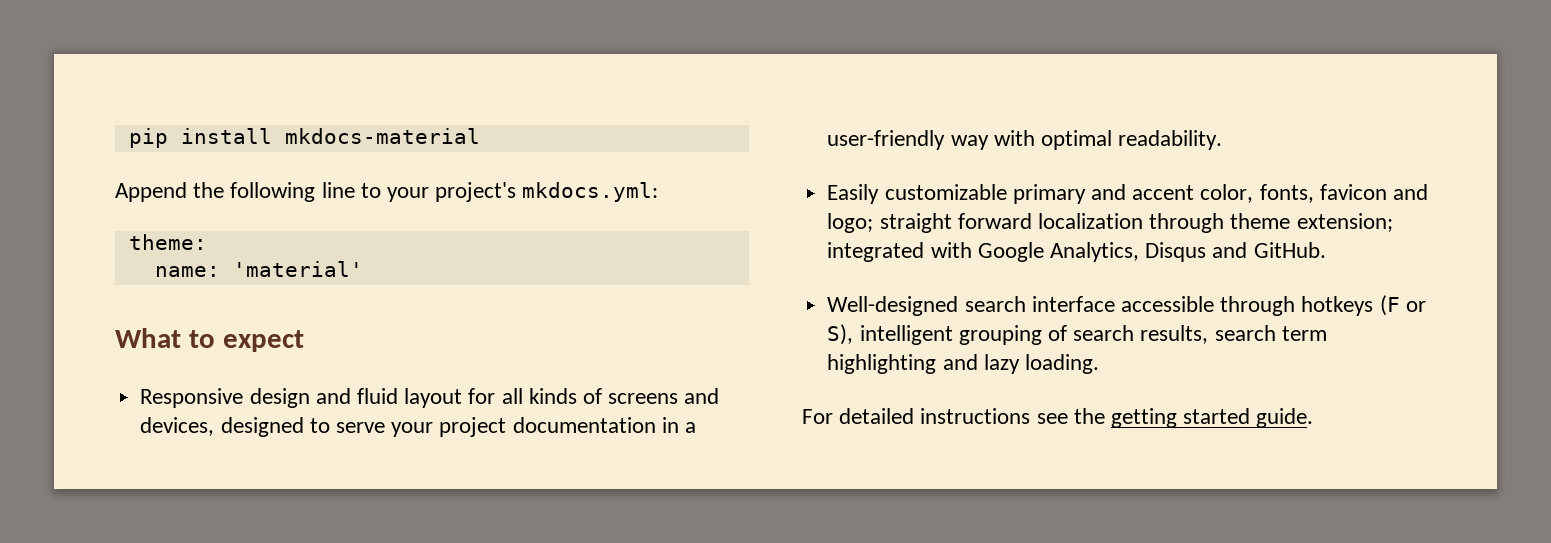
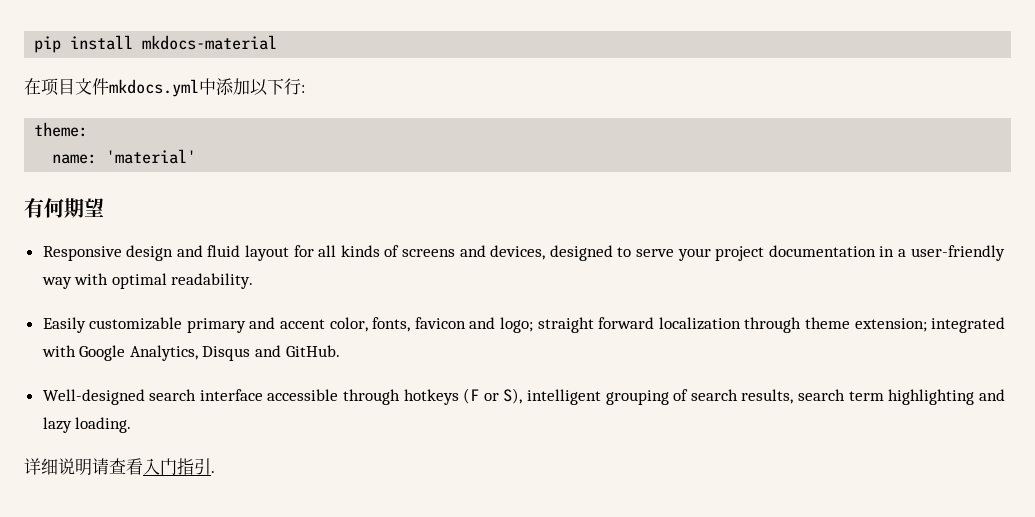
[115,182,659,202] Append the following line to your project's mkdocs.yml: -> [24,78,305,97] 在项目文件mkdocs.yml中添加以下行:
[115,328,304,352] What to expect -> [24,198,104,218] 有何期望
[802,408,1314,428] For detailed instructions see the getting started guide. -> [24,458,215,476] 详细说明请查看入门指引.

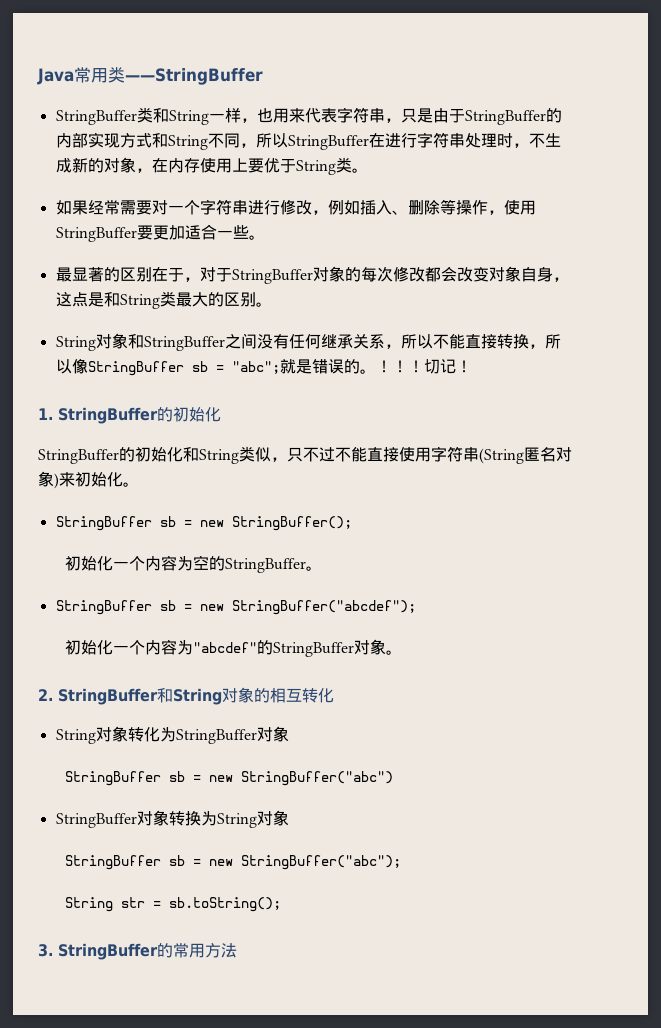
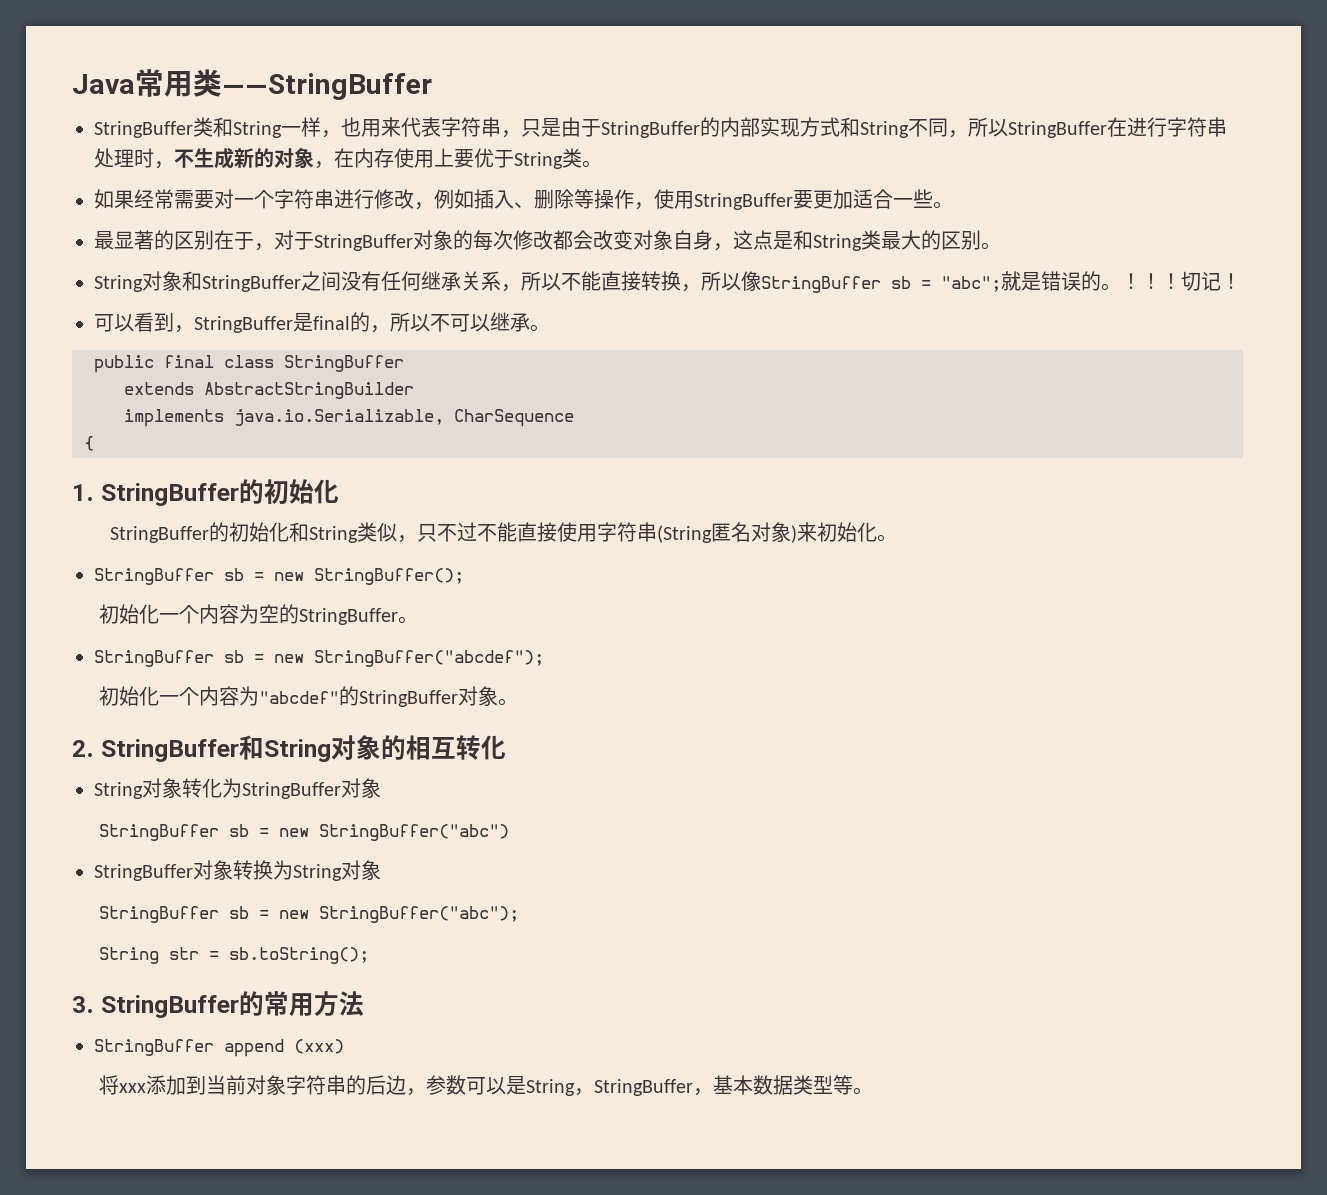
(472, 366) none -> [94,312,550,333] [94,355,404,373] [124,382,414,399] [124,409,574,427] [84,436,94,451] // 可以看到，StringBuffer是final的，所以不可以继承。 // public final class StringBuffer // extends AbstractStringBuilder // implements java.io.Serializable, CharSequence // {
(237, 950) none -> [94,1039,344,1057] [98,1075,873,1096] // StringBuffer append (xxx) // 将xxx添加到当前对象字符串的后边，参数可以是String，StringBuffer，基本数据类型等。

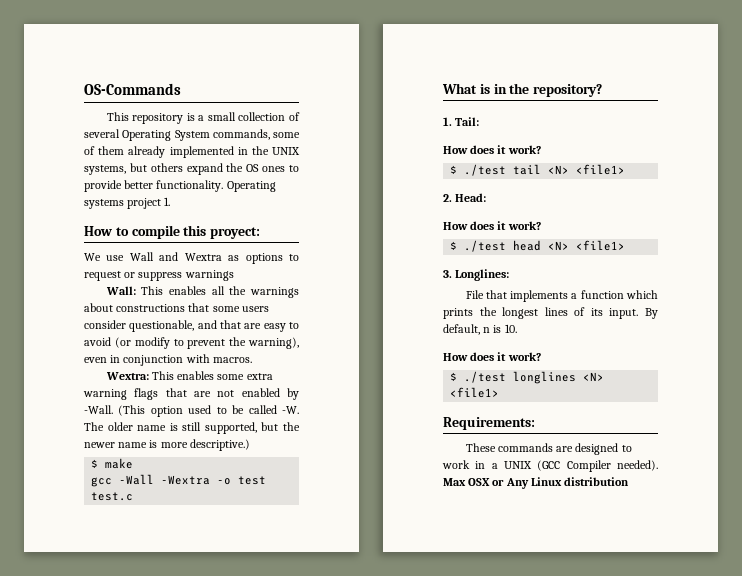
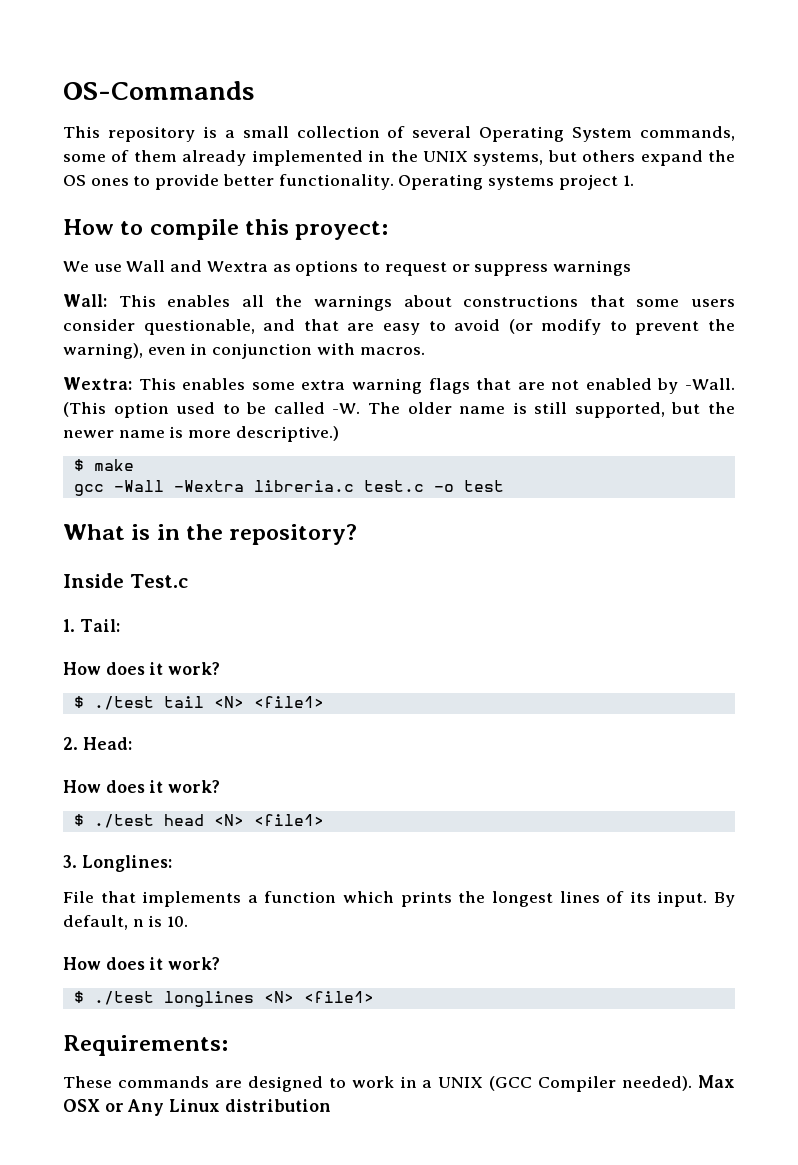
(211, 480) none -> [253,480,424,492] libreria.c test.c
[91,492,134,501] test.c -> (504, 486) none
(603, 90) none -> [63,573,188,588] // Inside Test.c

┄┄┄┄┄┄

Leave every image out when you return the material above word for word.

[115,182,659,202] Append the following line to your project's mkdocs.yml: -> [24,78,305,97] 在项目文件mkdocs.yml中添加以下行:
[115,328,304,352] What to expect -> [24,198,104,218] 有何期望
[802,408,1314,428] For detailed instructions see the getting started guide. -> [24,458,215,476] 详细说明请查看入门指引.

(472, 366) none -> [94,312,550,333] [94,355,404,373] [124,382,414,399] [124,409,574,427] [84,436,94,451] // 可以看到，StringBuffer是final的，所以不可以继承。 // public final class StringBuffer // extends AbstractStringBuilder // implements java.io.Serializable, CharSequence // {
(237, 950) none -> [94,1039,344,1057] [98,1075,873,1096] // StringBuffer append (xxx) // 将xxx添加到当前对象字符串的后边，参数可以是String，StringBuffer，基本数据类型等。

(211, 480) none -> [253,480,424,492] libreria.c test.c
[91,492,134,501] test.c -> (504, 486) none
(603, 90) none -> [63,573,188,588] // Inside Test.c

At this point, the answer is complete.